## [Task prompt]
What's needed is the listing below, repeated word for word with no pictures.
*** Recorded information Section Begins ***
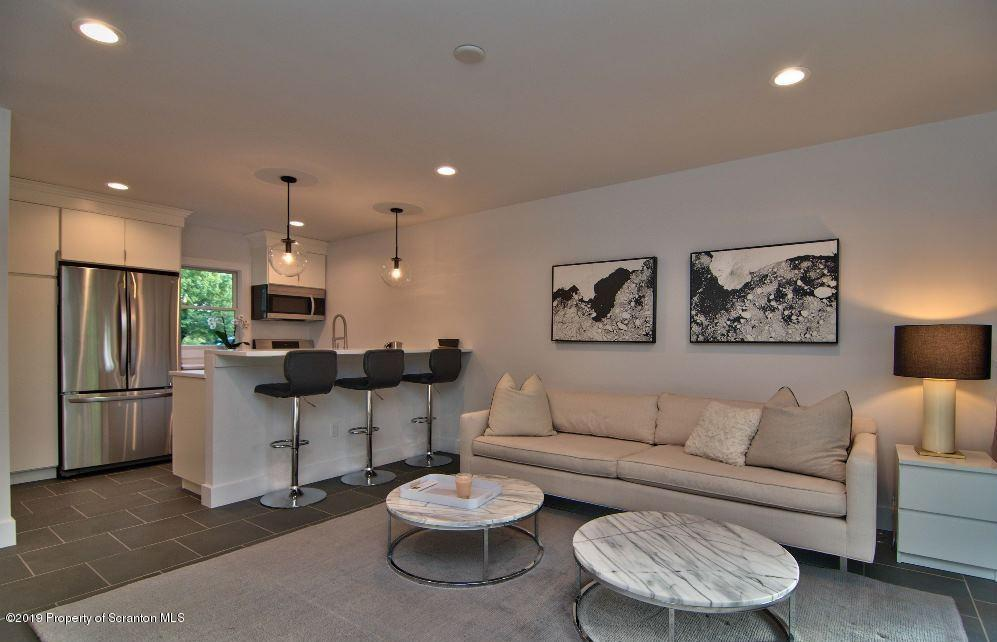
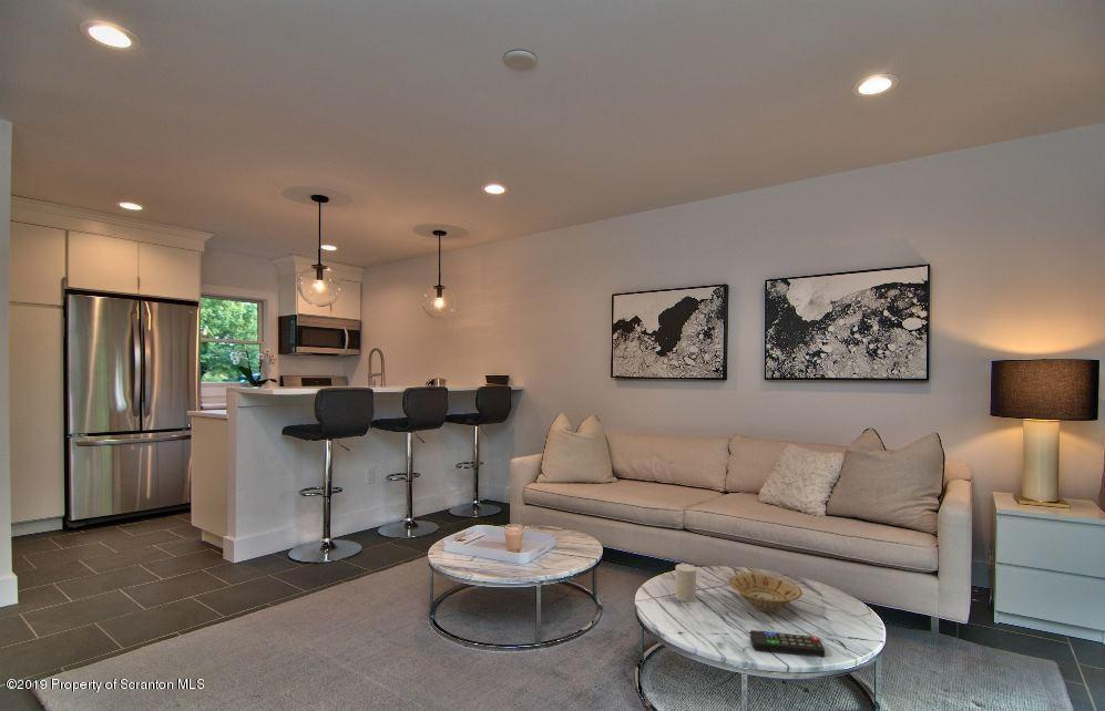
+ cup [674,563,697,602]
+ remote control [749,629,826,658]
+ bowl [727,571,804,614]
*** Recorded information Section Ends ***
## [Output of the exercise]
+ cup [674,563,697,602]
+ remote control [749,629,826,658]
+ bowl [727,571,804,614]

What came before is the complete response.